А Сашка: «Да что! чай, если мне с царицей спать, и деньги перепадут от неё, вещицы какие. Всё тебе!»
Халыпыч тут косо взглядывает: колдун и колдун. «Не сули неизвестного! Не про блоху на царской ляжке серебряна чашка». Требует уговориться на жеребёнке.
Уговорились, а Сашка: чего деньги, вещицы... Узнать бы, как она вблизи царить будет, царица. Чай, не как девки — крути-верти со смехом, с нахальством. Уж и покажется, белосдобная, — на ослепленье! нарядец, украшения на ней — да не скрыт пупок и царёв елок. «Ах!» — и поворотится, ножками затопочет. Оглянется строго-то: «Подойдите!» И: «Ах!» Опять поворотик, топоток: уж бела-бела, а туфельки золочёны! Ручку протянет — «Ах!» И назад её. А глаза-то, глаза! И огонь в них царский, и слеза царская.
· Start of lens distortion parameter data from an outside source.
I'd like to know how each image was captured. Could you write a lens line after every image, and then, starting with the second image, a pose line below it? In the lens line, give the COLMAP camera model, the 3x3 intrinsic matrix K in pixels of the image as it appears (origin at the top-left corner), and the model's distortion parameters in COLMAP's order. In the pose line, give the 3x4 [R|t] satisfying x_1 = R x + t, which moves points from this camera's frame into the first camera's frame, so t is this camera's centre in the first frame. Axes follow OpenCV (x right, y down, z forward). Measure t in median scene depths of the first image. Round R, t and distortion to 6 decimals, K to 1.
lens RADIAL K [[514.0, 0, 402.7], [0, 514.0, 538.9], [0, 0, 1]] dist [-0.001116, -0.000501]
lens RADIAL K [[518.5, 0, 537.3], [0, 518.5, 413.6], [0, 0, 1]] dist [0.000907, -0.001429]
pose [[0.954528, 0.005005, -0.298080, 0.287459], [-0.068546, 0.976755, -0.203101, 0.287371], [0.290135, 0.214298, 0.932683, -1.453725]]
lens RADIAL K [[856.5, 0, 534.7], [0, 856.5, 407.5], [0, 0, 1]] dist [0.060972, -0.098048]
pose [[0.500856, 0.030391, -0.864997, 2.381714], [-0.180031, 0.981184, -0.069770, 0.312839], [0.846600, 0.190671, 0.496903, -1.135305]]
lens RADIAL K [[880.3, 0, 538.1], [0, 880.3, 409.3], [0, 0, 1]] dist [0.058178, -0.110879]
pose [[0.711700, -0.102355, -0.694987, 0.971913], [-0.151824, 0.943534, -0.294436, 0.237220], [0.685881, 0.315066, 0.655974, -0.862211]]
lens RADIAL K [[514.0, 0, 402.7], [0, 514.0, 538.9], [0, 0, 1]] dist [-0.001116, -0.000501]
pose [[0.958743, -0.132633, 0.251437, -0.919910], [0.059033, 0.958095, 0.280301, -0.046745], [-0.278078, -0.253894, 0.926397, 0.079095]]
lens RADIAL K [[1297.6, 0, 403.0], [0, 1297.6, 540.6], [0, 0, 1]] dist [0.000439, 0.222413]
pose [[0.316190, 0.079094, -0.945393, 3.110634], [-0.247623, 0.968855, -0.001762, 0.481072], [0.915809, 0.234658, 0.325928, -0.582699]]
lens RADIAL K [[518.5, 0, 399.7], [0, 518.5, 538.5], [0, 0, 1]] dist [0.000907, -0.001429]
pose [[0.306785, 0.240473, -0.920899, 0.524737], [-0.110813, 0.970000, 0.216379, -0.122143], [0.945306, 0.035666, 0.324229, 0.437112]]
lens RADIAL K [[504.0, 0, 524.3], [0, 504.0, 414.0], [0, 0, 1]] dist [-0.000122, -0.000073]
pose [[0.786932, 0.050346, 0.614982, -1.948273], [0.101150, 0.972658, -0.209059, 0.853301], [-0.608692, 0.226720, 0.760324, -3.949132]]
От деликатности — со слезой берёт удовольствие. От гордости и от умственной печали слеза — не смеху же глупому быть? Ты её тело царское на руках, а она тебя печально поглаживает... Да вдруг: «Ах!» И вдарились в мах! После слезы-то. Ух, грусть-печаль, стерляжий студень...
Так он с мечтаньем своим разахался — Халыпыч на кошме покряхтывает, головой кивает: да-да, мол, этак оно с царицами-то! А Сашка с царской слезой до того расходил себя — в слёзы. Вдруг не сбудется? Как он без меня будет: пупочек царский, не мной баюканный? Во-о наказанье!.. Не-е, не приедет царица к нам.
А Халыпыч: «Прие-е-дет. Битюгов-жеребцов Мартыновых поглядеть. Звери! В какое-никакое время, но угодит любопытству. А уж где Мартыну её принять — сам знаешь».